MSCI’s broadest index of Asia-Pacific shares outside Japan fell 1.4 percent as U.S. bond yields continued to soar on views that Trump’s spending plans will push up inflation, possibly triggering more aggressive rate hikes by the Federal Reserve. Emerging markets bore the brunt of selling, with Indonesian shares slumping 3 percent while the rupiah currency fell more than 2.5 percent to 4-1/2-month lows. The Mexico peso, sank to near its record low hit after Trump’s surprise sweep to power. Japan’s Nikkei bucked the trend, rising more than 1 percent to 6-1/2-month highs the yen weakened against the firming dollar.

On Wall Street, the U.S. S&P 500 Index rose 0.2 percent while the Dow Jones industrial average jumped 1.2 percent, smashing through its previous record high set in August by almost 1 percent. In contrast, the technology-heavy Nasdaq fell 0.8 percent, with Apple dropping 2.8 percent, hit by fears that Trump’s immigration policy could prevent Silicon Valley from attracting talent from around the world as it does now.

The financial sector surged 3.7 percent to its highest since the 2008 global financial crisis, as Trump has sided with leading conservatives in calling for the repeal of the 2010 Dodd-Frank Financial Reform Act largely opposed by banks.
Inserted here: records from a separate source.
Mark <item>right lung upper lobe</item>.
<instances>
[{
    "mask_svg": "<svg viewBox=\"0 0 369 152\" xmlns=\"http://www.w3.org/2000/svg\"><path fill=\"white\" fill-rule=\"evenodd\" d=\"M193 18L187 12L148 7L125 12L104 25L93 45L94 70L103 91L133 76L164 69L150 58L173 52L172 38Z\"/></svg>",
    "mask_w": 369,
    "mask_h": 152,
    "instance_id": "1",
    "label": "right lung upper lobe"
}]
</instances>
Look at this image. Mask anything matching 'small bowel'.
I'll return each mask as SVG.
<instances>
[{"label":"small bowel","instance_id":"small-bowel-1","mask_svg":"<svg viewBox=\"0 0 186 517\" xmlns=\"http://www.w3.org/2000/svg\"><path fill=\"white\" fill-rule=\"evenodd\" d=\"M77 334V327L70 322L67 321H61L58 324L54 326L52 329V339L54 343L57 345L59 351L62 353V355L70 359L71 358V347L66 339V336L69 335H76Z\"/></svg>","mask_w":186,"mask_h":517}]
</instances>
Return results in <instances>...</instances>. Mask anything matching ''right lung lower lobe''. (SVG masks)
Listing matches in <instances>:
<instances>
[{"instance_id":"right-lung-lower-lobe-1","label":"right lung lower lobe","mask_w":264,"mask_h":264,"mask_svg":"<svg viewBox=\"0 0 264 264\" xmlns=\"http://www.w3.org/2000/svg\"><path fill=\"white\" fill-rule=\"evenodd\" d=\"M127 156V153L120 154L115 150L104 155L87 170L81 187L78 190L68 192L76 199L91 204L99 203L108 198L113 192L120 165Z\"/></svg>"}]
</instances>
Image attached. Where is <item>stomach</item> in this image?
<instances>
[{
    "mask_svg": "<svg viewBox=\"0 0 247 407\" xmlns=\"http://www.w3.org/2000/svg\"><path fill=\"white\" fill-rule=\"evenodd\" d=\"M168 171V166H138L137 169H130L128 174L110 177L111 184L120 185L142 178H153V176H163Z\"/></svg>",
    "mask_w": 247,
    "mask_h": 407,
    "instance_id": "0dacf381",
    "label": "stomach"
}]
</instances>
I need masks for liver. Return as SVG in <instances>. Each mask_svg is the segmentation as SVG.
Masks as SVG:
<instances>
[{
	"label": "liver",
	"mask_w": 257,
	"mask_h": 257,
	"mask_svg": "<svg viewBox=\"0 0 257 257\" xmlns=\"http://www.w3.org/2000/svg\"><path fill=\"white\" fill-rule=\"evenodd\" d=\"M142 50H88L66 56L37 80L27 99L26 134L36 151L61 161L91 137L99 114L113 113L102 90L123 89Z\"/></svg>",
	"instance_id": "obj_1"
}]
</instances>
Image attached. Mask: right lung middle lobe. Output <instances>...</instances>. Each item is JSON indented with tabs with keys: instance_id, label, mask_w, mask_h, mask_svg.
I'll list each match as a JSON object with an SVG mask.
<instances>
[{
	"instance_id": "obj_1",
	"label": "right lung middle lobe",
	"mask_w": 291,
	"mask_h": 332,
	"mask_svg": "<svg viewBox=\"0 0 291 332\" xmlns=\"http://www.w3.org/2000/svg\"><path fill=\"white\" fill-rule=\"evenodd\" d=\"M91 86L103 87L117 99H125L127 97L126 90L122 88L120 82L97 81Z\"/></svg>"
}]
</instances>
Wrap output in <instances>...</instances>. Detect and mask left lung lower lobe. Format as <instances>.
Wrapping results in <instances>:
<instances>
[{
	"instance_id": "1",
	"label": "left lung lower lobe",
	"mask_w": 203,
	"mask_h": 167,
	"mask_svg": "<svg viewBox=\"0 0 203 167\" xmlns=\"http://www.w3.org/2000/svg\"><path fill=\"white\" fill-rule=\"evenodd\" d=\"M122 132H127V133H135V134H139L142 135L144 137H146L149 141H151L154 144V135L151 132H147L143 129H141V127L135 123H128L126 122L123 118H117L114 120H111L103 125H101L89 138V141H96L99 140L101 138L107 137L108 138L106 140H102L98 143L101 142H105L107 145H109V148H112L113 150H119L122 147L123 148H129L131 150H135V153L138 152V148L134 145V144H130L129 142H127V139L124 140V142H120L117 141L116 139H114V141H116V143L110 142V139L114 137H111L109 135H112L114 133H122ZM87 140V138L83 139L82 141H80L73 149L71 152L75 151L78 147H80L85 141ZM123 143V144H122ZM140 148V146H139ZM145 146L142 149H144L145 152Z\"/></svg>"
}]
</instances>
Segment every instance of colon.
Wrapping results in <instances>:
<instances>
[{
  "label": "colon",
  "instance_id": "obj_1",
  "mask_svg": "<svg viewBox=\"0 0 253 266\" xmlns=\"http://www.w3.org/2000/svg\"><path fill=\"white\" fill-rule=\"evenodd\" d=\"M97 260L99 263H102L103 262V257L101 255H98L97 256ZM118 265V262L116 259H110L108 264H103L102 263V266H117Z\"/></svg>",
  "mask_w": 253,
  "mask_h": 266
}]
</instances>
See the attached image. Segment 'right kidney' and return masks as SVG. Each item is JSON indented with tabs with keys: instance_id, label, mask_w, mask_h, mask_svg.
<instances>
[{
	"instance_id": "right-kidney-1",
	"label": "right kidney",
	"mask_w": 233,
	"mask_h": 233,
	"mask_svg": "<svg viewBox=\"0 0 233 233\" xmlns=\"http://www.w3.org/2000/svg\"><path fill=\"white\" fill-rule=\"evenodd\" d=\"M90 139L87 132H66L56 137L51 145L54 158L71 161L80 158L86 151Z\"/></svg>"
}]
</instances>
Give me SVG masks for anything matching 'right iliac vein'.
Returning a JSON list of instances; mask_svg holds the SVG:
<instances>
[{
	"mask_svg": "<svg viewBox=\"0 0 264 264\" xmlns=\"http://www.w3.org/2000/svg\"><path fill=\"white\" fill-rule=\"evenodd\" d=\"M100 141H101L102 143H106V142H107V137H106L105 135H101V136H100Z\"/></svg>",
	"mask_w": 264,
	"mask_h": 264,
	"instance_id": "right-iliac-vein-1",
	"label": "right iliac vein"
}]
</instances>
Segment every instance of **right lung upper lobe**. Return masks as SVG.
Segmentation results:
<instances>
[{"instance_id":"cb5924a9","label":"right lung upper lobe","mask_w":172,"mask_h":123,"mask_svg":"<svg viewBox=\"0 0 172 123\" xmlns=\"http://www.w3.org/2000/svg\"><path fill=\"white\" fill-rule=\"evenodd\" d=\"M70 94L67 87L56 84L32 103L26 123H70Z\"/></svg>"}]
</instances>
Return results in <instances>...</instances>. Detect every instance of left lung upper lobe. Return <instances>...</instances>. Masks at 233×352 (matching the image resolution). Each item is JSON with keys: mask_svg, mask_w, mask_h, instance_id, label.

U.S. bond markets have also seen dramatic moves since Trump’s victory, with the 10-year U.S. Treasury yield hitting their highest levels in 10 months. Expectations that his policy stance – from protectionism and fiscal expansion – will boost inflation have been driving the surge in U.S. yields. The 10-year U.S. yield rose to 2.15 percent, almost 30 basis points, or 0.30 percentage point, above its levels around 1.86 percent just before the U.S. election on Tuesday. The 30-year yield rose 38 basis points, posting its biggest weekly jump since 2009 before a U.S. market holiday on Friday. Soaring U.S. yields have been a boon to dollar bulls. The euro dipped to $1.0908, compared to $1.1025 before the U.S. elections.

The dollar strengthened sharply against the yen, which has traditionally a strong inverse correlation with U.S. yields because higher U.S. yields encourage Japanese investors to buy more U.S. debt. The dollar rose to as high as 106.95 yen, its highest since late July, compared to around 105.15 yen before the elections. It eased back to 106.38 yen on Friday.

However, emerging market currencies were hammered by concerns investors could pull back their funds out of higher-yielding emerging assets and move them back to the U.S. Apart from the Indonesian rupiah, the Mexico peso has fallen 7.5 percent so far this week, hit by Trump’s threat to scrap the country’s key free trade agreement with the United States and build a massive wall along the border. The Brazilian real shed 5 percent on Thursday to a five-month low, while its benchmark Bovespa stock index slumped 3.3 percent. The South Korean won fell to its lowest level in more than four months on the dollar’s strength and concerns about Trump’s foreign policy and his commitment to security in East Asia.

Markets are expecting the U.S. Federal Reserve to go ahead with a rate hike in December after U.S. markets quickly stabilized from the initial Trump election shock. The money market futures are pricing in about 75 percent chance of a rate hike. In a remarkable shift of sentiment, the market is also now starting to price in a chance of a rate hike by the European Central Bank for the first time since 2011.